Your Friend: Here’s your pizza…go fuck yourself…
You: Hahah. I know, right? It’s from Amy’s Baking Company, the restaurant from that episode of Kitchen Nightmares?
Your Friend: Oh, no, I know. I know what it’s from.
You: Hahah. Dude. They’re selling merchandise now!
Your Friend: Okay.
You: You seem like you don’t like it? Maybe you don’t remember the episod–
Your Friend: I guess I understand why they would start selling merchandise, that actually makes total sense and I’m surprised it didn’t happen sooner, but — I just don’t know why you actually bought it.
You: Whoa. Dude.
Your Friend: I mean, obviously you should make your own t-shirt decisions–
You: Uh, yeah.
Your Friend: –but in that same way I think I should be able to make my own t-shirt assessments and I REALLY don’t like this one.
You: That’s not the same thing, first of all, and second of all but wait, do you remember how funny the episode was?

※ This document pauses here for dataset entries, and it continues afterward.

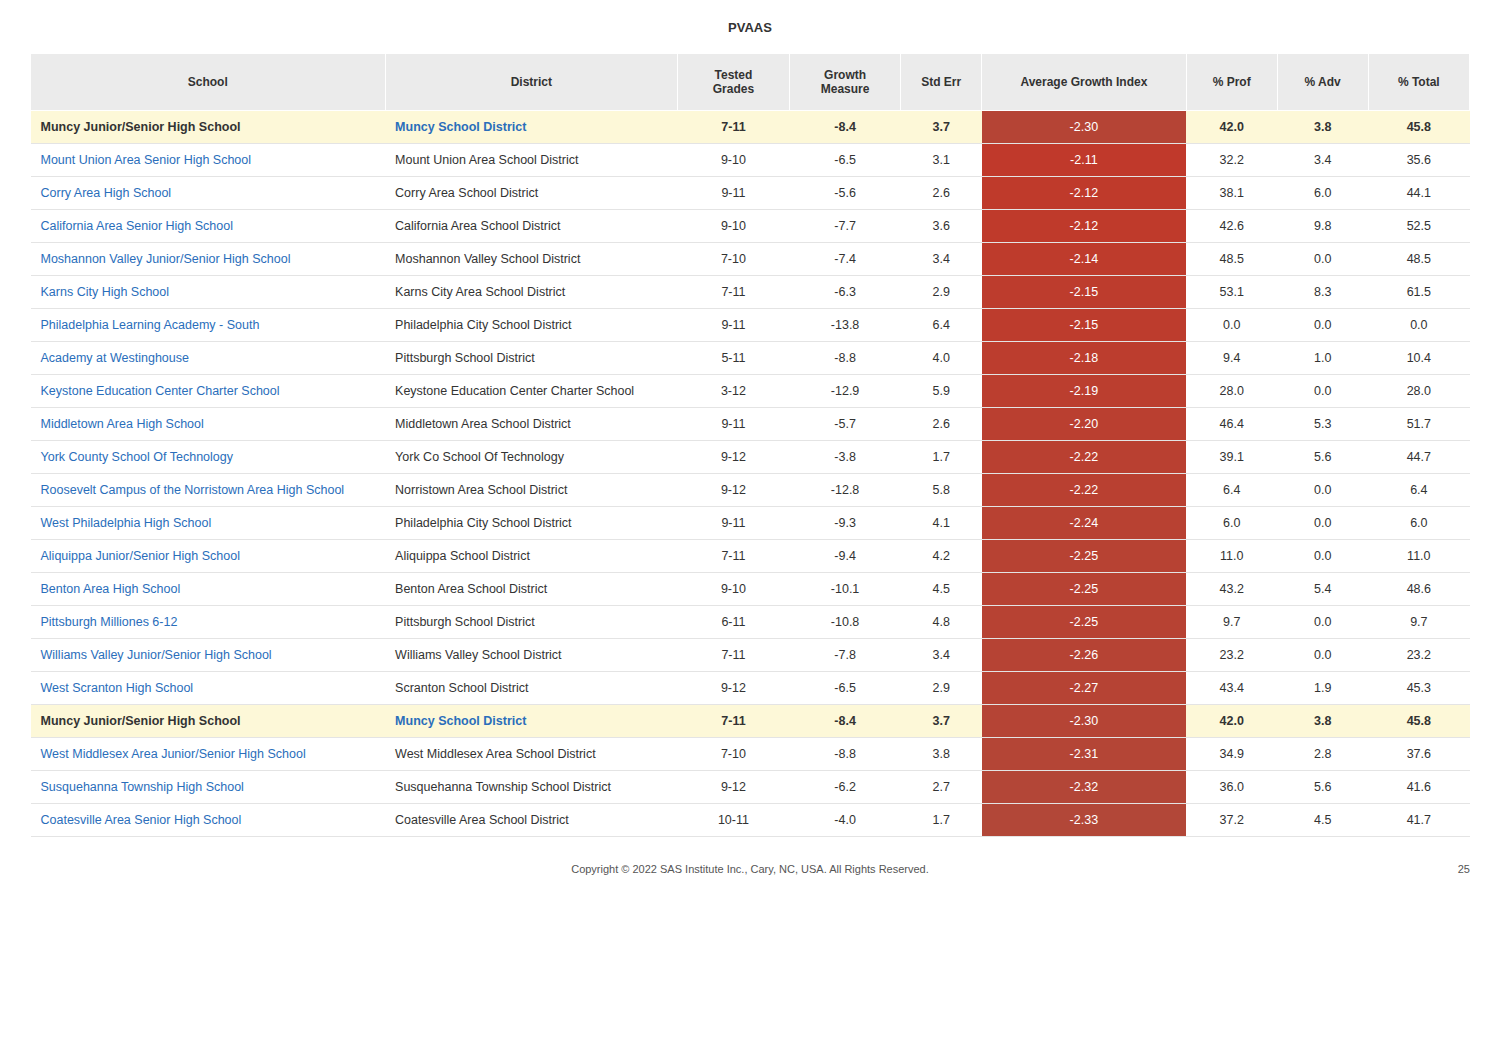PVAAS
| School | District | Tested Grades | Growth Measure | Std Err | Average Growth Index | % Prof | % Adv | % Total |
| --- | --- | --- | --- | --- | --- | --- | --- | --- |
| Muncy Junior/Senior High School | Muncy School District | 7-11 | -8.4 | 3.7 | -2.30 | 42.0 | 3.8 | 45.8 |
| Mount Union Area Senior High School | Mount Union Area School District | 9-10 | -6.5 | 3.1 | -2.11 | 32.2 | 3.4 | 35.6 |
| Corry Area High School | Corry Area School District | 9-11 | -5.6 | 2.6 | -2.12 | 38.1 | 6.0 | 44.1 |
| California Area Senior High School | California Area School District | 9-10 | -7.7 | 3.6 | -2.12 | 42.6 | 9.8 | 52.5 |
| Moshannon Valley Junior/Senior High School | Moshannon Valley School District | 7-10 | -7.4 | 3.4 | -2.14 | 48.5 | 0.0 | 48.5 |
| Karns City High School | Karns City Area School District | 7-11 | -6.3 | 2.9 | -2.15 | 53.1 | 8.3 | 61.5 |
| Philadelphia Learning Academy - South | Philadelphia City School District | 9-11 | -13.8 | 6.4 | -2.15 | 0.0 | 0.0 | 0.0 |
| Academy at Westinghouse | Pittsburgh School District | 5-11 | -8.8 | 4.0 | -2.18 | 9.4 | 1.0 | 10.4 |
| Keystone Education Center Charter School | Keystone Education Center Charter School | 3-12 | -12.9 | 5.9 | -2.19 | 28.0 | 0.0 | 28.0 |
| Middletown Area High School | Middletown Area School District | 9-11 | -5.7 | 2.6 | -2.20 | 46.4 | 5.3 | 51.7 |
| York County School Of Technology | York Co School Of Technology | 9-12 | -3.8 | 1.7 | -2.22 | 39.1 | 5.6 | 44.7 |
| Roosevelt Campus of the Norristown Area High School | Norristown Area School District | 9-12 | -12.8 | 5.8 | -2.22 | 6.4 | 0.0 | 6.4 |
| West Philadelphia High School | Philadelphia City School District | 9-11 | -9.3 | 4.1 | -2.24 | 6.0 | 0.0 | 6.0 |
| Aliquippa Junior/Senior High School | Aliquippa School District | 7-11 | -9.4 | 4.2 | -2.25 | 11.0 | 0.0 | 11.0 |
| Benton Area High School | Benton Area School District | 9-10 | -10.1 | 4.5 | -2.25 | 43.2 | 5.4 | 48.6 |
| Pittsburgh Milliones 6-12 | Pittsburgh School District | 6-11 | -10.8 | 4.8 | -2.25 | 9.7 | 0.0 | 9.7 |
| Williams Valley Junior/Senior High School | Williams Valley School District | 7-11 | -7.8 | 3.4 | -2.26 | 23.2 | 0.0 | 23.2 |
| West Scranton High School | Scranton School District | 9-12 | -6.5 | 2.9 | -2.27 | 43.4 | 1.9 | 45.3 |
| Muncy Junior/Senior High School | Muncy School District | 7-11 | -8.4 | 3.7 | -2.30 | 42.0 | 3.8 | 45.8 |
| West Middlesex Area Junior/Senior High School | West Middlesex Area School District | 7-10 | -8.8 | 3.8 | -2.31 | 34.9 | 2.8 | 37.6 |
| Susquehanna Township High School | Susquehanna Township School District | 9-12 | -6.2 | 2.7 | -2.32 | 36.0 | 5.6 | 41.6 |
| Coatesville Area Senior High School | Coatesville Area School District | 10-11 | -4.0 | 1.7 | -2.33 | 37.2 | 4.5 | 41.7 |
Copyright © 2022 SAS Institute Inc., Cary, NC, USA. All Rights Reserved. 25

Your Friend: Yeah, it was great.
You: So what’s your problem?! I don’t think you’ve thought this through.
Your Friend: You don’t think that I thought this through?!
You: This is my best comedy shirt, dude.
Your Friend: WHAT?
You: It’s my best comedy shirt. I love funny shirts and stuff but this is my best one.
Your Friend: You should not have multiple funny shirts. You shouldn’t even have one funny shirt.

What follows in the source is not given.